Execution Model¶

An NVSHMEM program consists of a set of NVSHMEM processes called PEs. While not required by NVSHMEM, in typical usage, PEs are executed using a single program, multiple data (SPMD) model. SPMD requires each PE to use the same executable; however, PEs are able to follow divergent control paths. PEs are implemented using OS processes and PEs are permitted to create additional threads, when threading support is enabled.

PE execution is loosely coupled, relying on NVSHMEM operations to communicate and synchronize among executing PEs. The NVSHMEM phase in a program begins with a call to the initialization routine nvshmem_init or nvshmem_init_thread, which must be performed before using any of the other NVSHMEM library routines. An NVSHMEM program concludes its use of the NVSHMEM library when all PEs call nvshmem_finalize or any PE calls nvshmem_global_exit. During a call to nvshmem_finalize, the NVSHMEM library must complete all pending communication and release all the resources associated to the library using an implicit collective synchronization across PEs. Calling any NVSHMEM routine before initialization or after nvshmem_finalize leads to undefined behavior. After finalization, a subsequent initialization call also leads to undefined behavior.

The PEs of the NVSHMEM program are identified by unique integers. The identifiers are integers assigned in a monotonically increasing manner from zero to one less than the total number of PEs. PE identifiers are used for NVSHMEM calls (e.g., to specify put or get routines on symmetric data objects, collective synchronization calls) or to dictate a control flow for PEs using constructs of C. The identifiers are fixed for the duration of the NVSHMEM phase of a program.

Progress of NVSHMEM Operations¶

The NVSHMEM model assumes that computation and communication are naturally overlapped.
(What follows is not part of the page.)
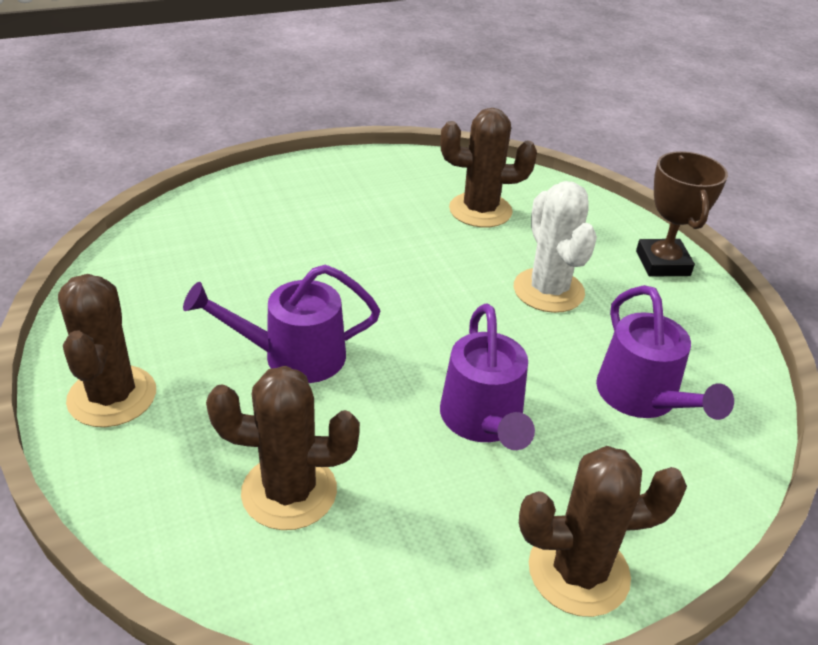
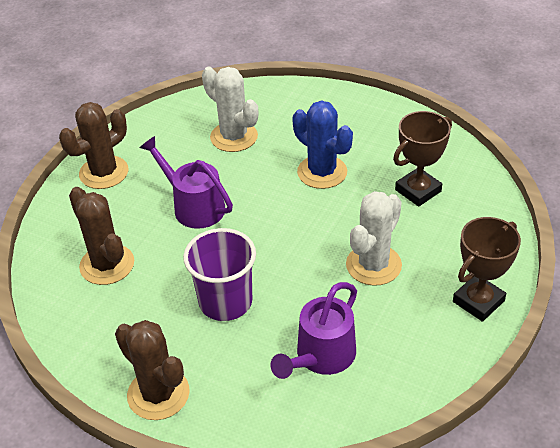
camera: 55 degrees right, 5 degrees up
purple watering can [440,304,535,450] -> purple cup [183,228,256,321]
brown cactus [441,108,537,227] -> brown trophy [393,111,452,207]
none -> white cactus [202,67,258,152]
none -> blue cactus [292,100,353,189]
NVSHMEM programs are expected to exhibit progression of communication both with and without NVSHMEM calls. Consider a PE that is engaged in a computation with no NVSHMEM calls. Other PEs should be able to communicate (e.g., put, get, atomic, etc.) and complete communication operations with that computationally-bound PE without that PE issuing any explicit NVSHMEM calls. One-sided NVSHMEM communication calls involving that PE should progress regardless of when that PE next engages in an NVSHMEM call.

Invoking NVSHMEM Operations¶

Pointer arguments to NVSHMEM routines that point to non-const data must not overlap in memory with other arguments to the same NVSHMEM operation, with the exception of in-place reductions as described in Section NVSHMEM_REDUCTIONS. Otherwise, the behavior is undefined. Two arguments overlap in memory if any of their data elements are contained in the same physical memory locations. For example, consider an address \(a\) returned by the nvshmem_ptr operation for symmetric object \(A\) on PE \(i\). Providing the local address \(a\) and the symmetric address of object \(A\) to an NVSHMEM operation targeting PE \(i\) results in undefined behavior.

Buffers provided to NVSHMEM routines are in-use until the corresponding NVSHMEM operation has completed at the calling PE. Updates to a buffer that is in-use, including updates performed through locally and remotely issued NVSHMEM operations, result in undefined behavior. Similarly, reads from a buffer that is in-use are allowed only when the buffer was provided as a const-qualified argument to the NVSHMEM routine for which it is in-use. Otherwise, the behavior is undefined. Exceptions are made for buffers that are in-use by AMOs, as described in Section Atomicity Guarantees. For information regarding the completion of NVSHMEM operations, see Section Memory Ordering.

NVSHMEM routines with multiple symmetric object arguments do not require these symmetric objects to be located within the same symmetric memory segment. For example, objects located in the symmetric data segment and objects located in the symmetric heap can be provided as arguments to the same NVSHMEM operation.